# TASK DIRECTIONS:
Return all lines in the data where the string "mask" can be found.

[Collected data]
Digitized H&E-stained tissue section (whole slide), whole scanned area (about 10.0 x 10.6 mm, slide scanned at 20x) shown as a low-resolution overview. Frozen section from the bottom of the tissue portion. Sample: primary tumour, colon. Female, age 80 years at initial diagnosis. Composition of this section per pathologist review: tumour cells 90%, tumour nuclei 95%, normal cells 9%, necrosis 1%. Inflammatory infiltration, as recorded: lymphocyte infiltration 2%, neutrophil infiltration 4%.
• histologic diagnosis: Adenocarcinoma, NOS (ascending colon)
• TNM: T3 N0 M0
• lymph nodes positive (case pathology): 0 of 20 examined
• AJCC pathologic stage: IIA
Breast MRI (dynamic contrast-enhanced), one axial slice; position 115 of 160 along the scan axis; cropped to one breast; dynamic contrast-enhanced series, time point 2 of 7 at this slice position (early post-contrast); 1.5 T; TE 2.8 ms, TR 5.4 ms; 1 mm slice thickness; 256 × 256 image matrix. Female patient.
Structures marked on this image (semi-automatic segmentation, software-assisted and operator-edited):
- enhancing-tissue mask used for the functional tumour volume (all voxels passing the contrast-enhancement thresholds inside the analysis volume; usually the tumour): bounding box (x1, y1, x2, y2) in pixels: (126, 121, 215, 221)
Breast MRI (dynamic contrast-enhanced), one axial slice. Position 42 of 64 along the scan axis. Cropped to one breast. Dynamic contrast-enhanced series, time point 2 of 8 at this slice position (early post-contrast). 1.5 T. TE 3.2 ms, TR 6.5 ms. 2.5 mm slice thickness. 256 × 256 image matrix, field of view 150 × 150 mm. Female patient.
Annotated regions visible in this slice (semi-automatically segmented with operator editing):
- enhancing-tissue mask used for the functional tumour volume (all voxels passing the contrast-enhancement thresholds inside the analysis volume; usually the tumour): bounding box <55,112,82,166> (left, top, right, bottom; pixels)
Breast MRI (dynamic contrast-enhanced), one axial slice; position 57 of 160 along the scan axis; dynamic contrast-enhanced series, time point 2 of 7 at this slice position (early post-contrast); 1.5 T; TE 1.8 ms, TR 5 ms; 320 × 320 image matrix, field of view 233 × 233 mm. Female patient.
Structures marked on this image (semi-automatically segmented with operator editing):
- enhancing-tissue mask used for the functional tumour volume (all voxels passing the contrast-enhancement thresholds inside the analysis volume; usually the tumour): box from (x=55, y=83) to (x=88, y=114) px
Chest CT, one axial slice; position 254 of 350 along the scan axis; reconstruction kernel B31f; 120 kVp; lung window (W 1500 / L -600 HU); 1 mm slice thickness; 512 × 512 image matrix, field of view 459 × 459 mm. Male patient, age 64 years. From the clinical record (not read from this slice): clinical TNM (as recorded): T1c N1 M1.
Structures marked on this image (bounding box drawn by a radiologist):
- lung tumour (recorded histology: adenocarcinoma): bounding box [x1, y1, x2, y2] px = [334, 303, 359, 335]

# TASK SOLUTION:
- enhancing-tissue mask used for the functional tumour volume (all voxels passing the contrast-enhancement thresholds inside the analysis volume; usually the tumour): bounding box (x1, y1, x2, y2) in pixels: (126, 121, 215, 221)
- enhancing-tissue mask used for the functional tumour volume (all voxels passing the contrast-enhancement thresholds inside the analysis volume; usually the tumour): bounding box <55,112,82,166> (left, top, right, bottom; pixels)
- enhancing-tissue mask used for the functional tumour volume (all voxels passing the contrast-enhancement thresholds inside the analysis volume; usually the tumour): box from (x=55, y=83) to (x=88, y=114) px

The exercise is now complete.